**Exercise description:**
Find every line in the entries below that contains the word "familias" and copy each of those lines.
= = = =
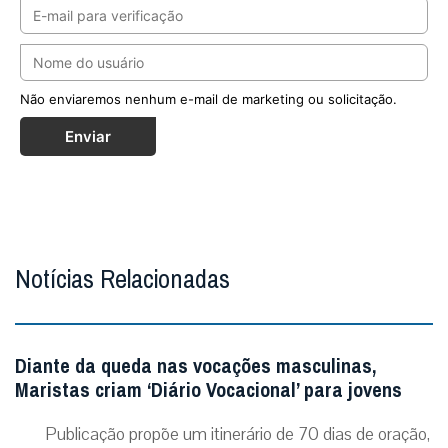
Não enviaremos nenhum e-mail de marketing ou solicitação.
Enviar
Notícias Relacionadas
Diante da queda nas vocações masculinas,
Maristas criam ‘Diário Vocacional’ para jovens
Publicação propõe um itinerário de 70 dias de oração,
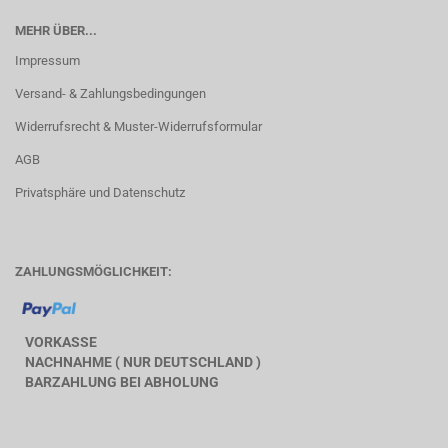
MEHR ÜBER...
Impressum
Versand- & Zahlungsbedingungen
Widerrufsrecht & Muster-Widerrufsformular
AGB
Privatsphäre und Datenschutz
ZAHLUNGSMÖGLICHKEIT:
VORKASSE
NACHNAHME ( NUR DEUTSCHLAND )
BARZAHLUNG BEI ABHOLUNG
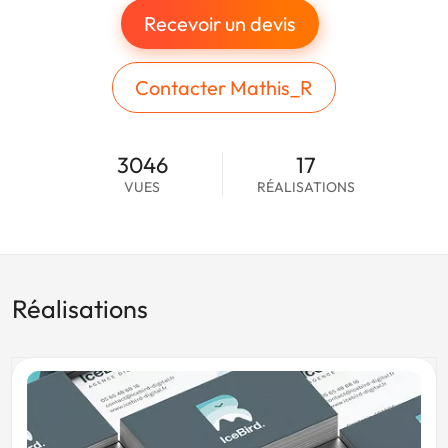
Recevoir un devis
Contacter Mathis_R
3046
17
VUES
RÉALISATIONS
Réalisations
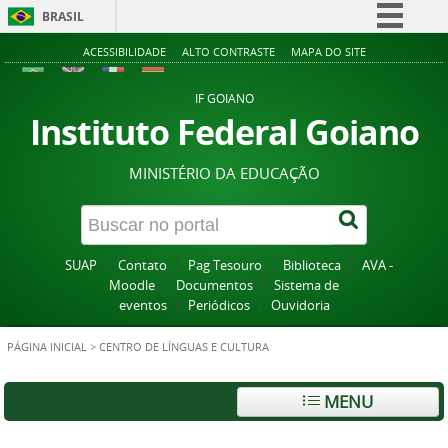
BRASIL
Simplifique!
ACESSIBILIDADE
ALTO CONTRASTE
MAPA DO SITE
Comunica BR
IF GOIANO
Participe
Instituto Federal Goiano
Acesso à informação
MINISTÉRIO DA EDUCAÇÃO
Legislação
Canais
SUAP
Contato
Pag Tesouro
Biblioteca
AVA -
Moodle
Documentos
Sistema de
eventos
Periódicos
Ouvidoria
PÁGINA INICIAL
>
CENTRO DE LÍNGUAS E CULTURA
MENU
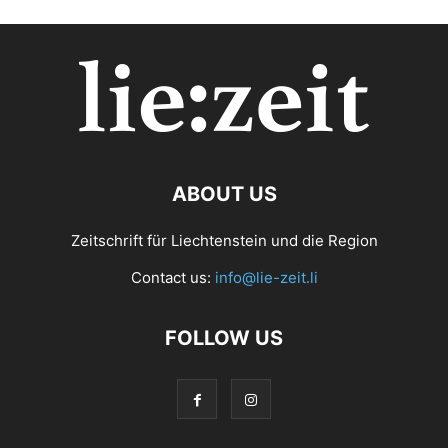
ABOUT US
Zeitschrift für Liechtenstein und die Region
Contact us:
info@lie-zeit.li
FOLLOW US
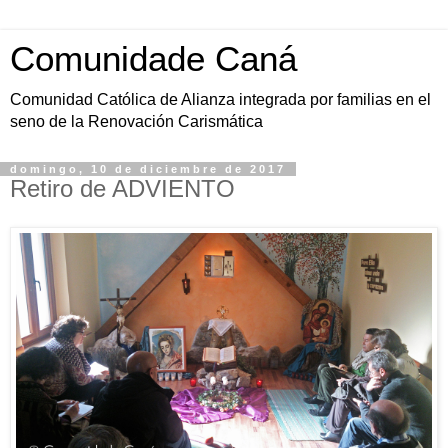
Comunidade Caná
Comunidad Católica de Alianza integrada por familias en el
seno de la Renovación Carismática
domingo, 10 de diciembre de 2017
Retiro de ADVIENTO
= = = =
**Exercise output:**
Comunidad Católica de Alianza integrada por familias en el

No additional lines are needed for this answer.